About this exercise
In this exercise, every entry is to be copied exactly.

Provided data

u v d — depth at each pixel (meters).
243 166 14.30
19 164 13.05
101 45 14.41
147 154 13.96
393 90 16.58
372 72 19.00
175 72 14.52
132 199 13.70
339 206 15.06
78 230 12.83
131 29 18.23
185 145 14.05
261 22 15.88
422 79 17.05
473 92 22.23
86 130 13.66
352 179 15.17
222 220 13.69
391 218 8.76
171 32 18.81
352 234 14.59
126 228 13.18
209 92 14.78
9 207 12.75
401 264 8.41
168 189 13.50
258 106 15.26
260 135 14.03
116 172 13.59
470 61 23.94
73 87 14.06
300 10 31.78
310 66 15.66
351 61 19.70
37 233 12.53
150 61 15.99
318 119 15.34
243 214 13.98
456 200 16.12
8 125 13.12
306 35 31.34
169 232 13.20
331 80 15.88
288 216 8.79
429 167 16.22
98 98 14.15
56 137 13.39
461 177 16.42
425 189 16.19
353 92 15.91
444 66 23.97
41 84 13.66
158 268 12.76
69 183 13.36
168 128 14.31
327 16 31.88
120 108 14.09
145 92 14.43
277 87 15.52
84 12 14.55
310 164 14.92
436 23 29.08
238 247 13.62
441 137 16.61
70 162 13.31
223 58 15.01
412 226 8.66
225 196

Expected answer
u v d — depth at each pixel (meters).
243 166 14.30
19 164 13.05
101 45 14.41
147 154 13.96
393 90 16.58
372 72 19.00
175 72 14.52
132 199 13.70
339 206 15.06
78 230 12.83
131 29 18.23
185 145 14.05
261 22 15.88
422 79 17.05
473 92 22.23
86 130 13.66
352 179 15.17
222 220 13.69
391 218 8.76
171 32 18.81
352 234 14.59
126 228 13.18
209 92 14.78
9 207 12.75
401 264 8.41
168 189 13.50
258 106 15.26
260 135 14.03
116 172 13.59
470 61 23.94
73 87 14.06
300 10 31.78
310 66 15.66
351 61 19.70
37 233 12.53
150 61 15.99
318 119 15.34
243 214 13.98
456 200 16.12
8 125 13.12
306 35 31.34
169 232 13.20
331 80 15.88
288 216 8.79
429 167 16.22
98 98 14.15
56 137 13.39
461 177 16.42
425 189 16.19
353 92 15.91
444 66 23.97
41 84 13.66
158 268 12.76
69 183 13.36
168 128 14.31
327 16 31.88
120 108 14.09
145 92 14.43
277 87 15.52
84 12 14.55
310 164 14.92
436 23 29.08
238 247 13.62
441 137 16.61
70 162 13.31
223 58 15.01
412 226 8.66
225 196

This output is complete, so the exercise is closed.